Six months after I moved to Baltimore, I walked into Thames Street Oyster House with its dark wainscoting, minimalist paintings of ships and seashells, old-school white tablecloths, blue-striped napkins and a tight-squeeze floor plan, where you can’t help but eavesdrop just a little on your neighboring tables. Why did I feel at home?
A quick scan of the menu and I knew. Lobster roll. Butter, not mayo. Fried whole-belly clam roll. Quahog clam chowder. The New England roadside- stand staples I spent summers in Maine eating at picnic tables under big umbrellas, sand and salt still lingering on my skin from the brisk Atlantic —
it was here. My heart hurt a little, longing for a time when home was still that concrete place. I was lucky to be sitting next to my older and only sister, though, who was reliving those same days. We manically agreed to split whatever spoils we would order that evening.
There were oysters. Oh, the oysters. Our server walked us through the à la carte menu, instructing us to use a navy blue golf pencil to make our selections from the 13 varieties, all from different regions. I loved oysters. I’d been eating them since I was a kid, and once a year, we’d all go out for a fancy dinner in New York City. My dad would order the seafood tower for the table, and from where I sat as a small child, it looked so tall. I relished the tiny forks we got to use. Those nights left an imprint.
That night, I grabbed a business card on the way out. I’ve worked in restaurants since I was 14 (what else is an aspiring food writer to do), and I knew I wanted in. Based on the extensive knowledge and impeccable skill of my server that night, I wondered if I was even qualified. Still I had some experience, and besides, I had New England in my blood. I sent my resume, but I never heard back.
A few years later, I tried again. And I got it. The place I’d connected with so early in my Baltimore chapter, that reminded me of home at a time when all I knew was new, would let me be part of their everyday. I learned that owner Candace Beattie went to college in Boston and her business partner, Chef Eric Houseknecht, attended culinary school in Rhode Island. I observed the level of care they took designing the menu, sourcing their food. That at-home-comfort-nostalgia feeling?
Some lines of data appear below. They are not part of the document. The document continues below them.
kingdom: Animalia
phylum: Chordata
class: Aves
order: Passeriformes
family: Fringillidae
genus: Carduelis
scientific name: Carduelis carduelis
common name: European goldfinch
They worked incredibly hard to cultivate that, from memories they were recreating for themselves.
And then, I learned about the oysters. At Thames, they’re sourced from Virginia all the way up to Maine, then to Canada, and finally over to the West Coast. Small, medium, large. Sweet, salty, briny. Plump, delicate, meaty. Creamy, crisp, lingering. Fruity, vegetal, metallic.
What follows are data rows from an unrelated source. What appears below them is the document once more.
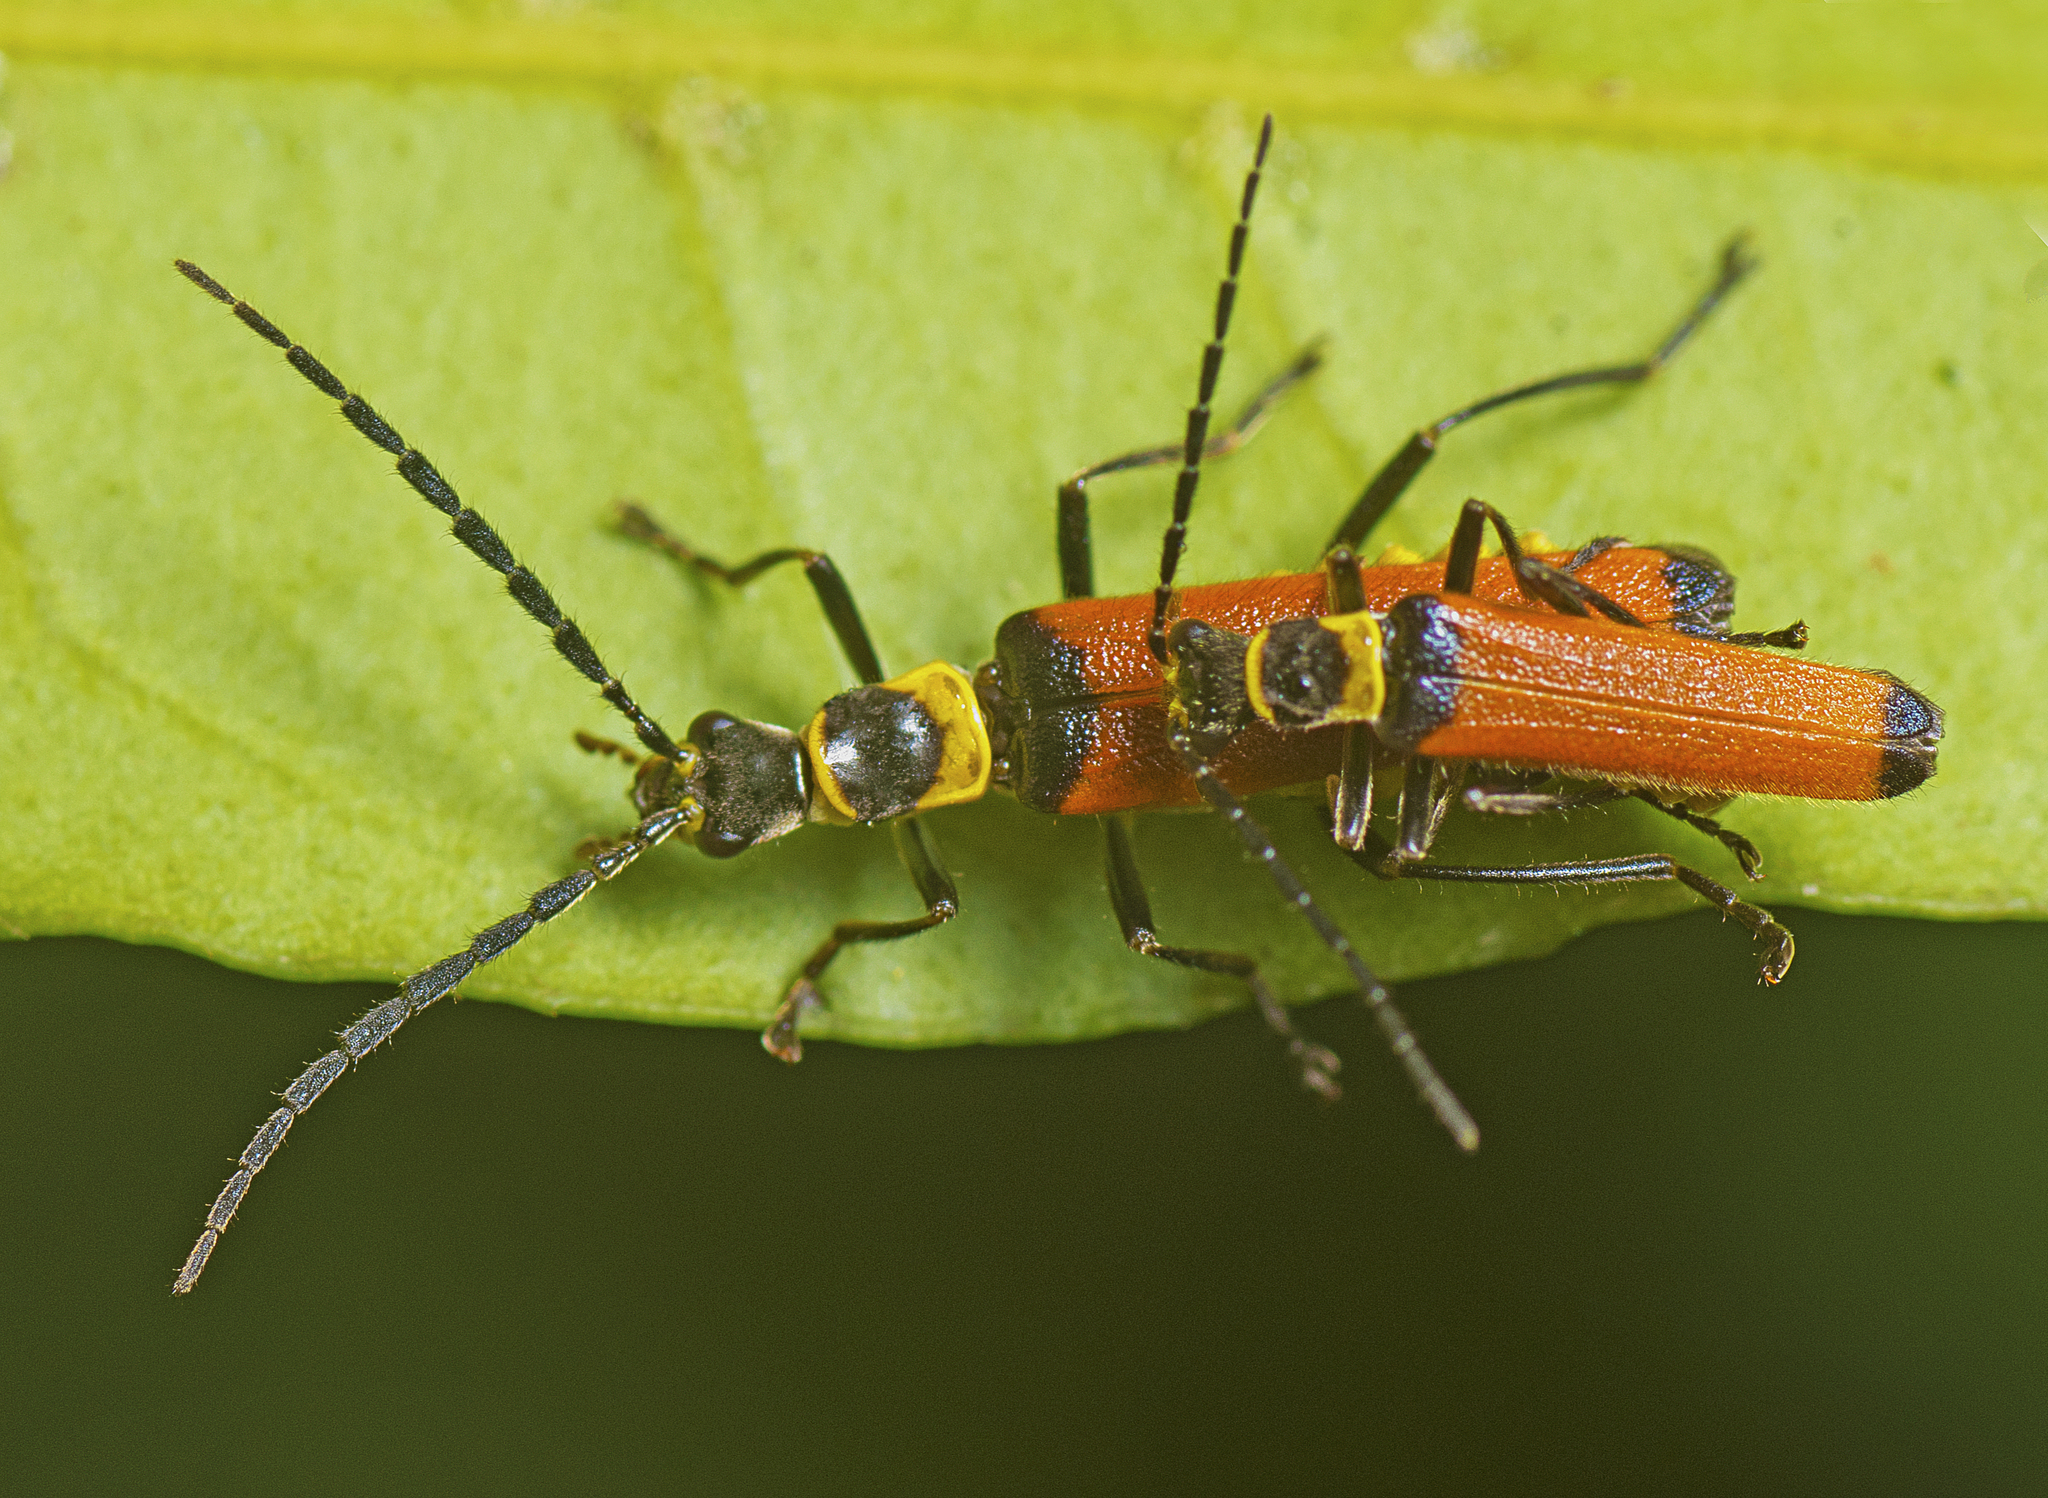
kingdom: Animalia
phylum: Arthropoda
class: Insecta
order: Coleoptera
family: Cantharidae
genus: Chauliognathus
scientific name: Chauliognathus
My friend and colleague, Matt, lent me a book that taught me oysters are the only food in the world that taste just like where they are from — what they grow amidst. They are a product of their environment, and when we try them, we get to live where they did for just a few seconds at a time. Maybe that’s why people are obsessed. It’s an adventure to a new place or a return to the ocean you swam in every summer as a kid.
I’ve never seen a range of reactions with any other food like what I’ve witnessed with oysters. Some people have that confidence — they know what they like, what they want and how this night will go. Some people need help. Maybe they have only ever ordered the daily oyster special. I talk them through the different flavor profiles and what to expect from different regions. We figure it out together. I get to be part of their process, and I’ve got to say, it’s rewarding to check in on them and hear their reviews.
And then, my favorite: the first-timers. They came in because they heard we have great food, but there’s “oyster” in the name of the restaurant, so they just have to try a few while they’re here. Maybe it’s their 20th wedding anniversary and an oyster fanatic has finally badgered a squeamish spouse to try one. Or it’s a group of students pinching pennies to have a proper night out, and oysters are part of the production. A parent wants their kid to try one, just to see her face while she eats it.
And so it goes … they start with the lemon wedge at the top of their oyster platter, move clockwise and enjoy the selections from top to bottom of the oyster card. Cocktail, horseradish and mignonette in the center, of course. This is a restaurant, and one way of looking at it is that we’re serving food to turn a profit. I might be naive, but I think it’s more than that. We’re giving people an escape, maybe to a new place or maybe to that place that feels like home.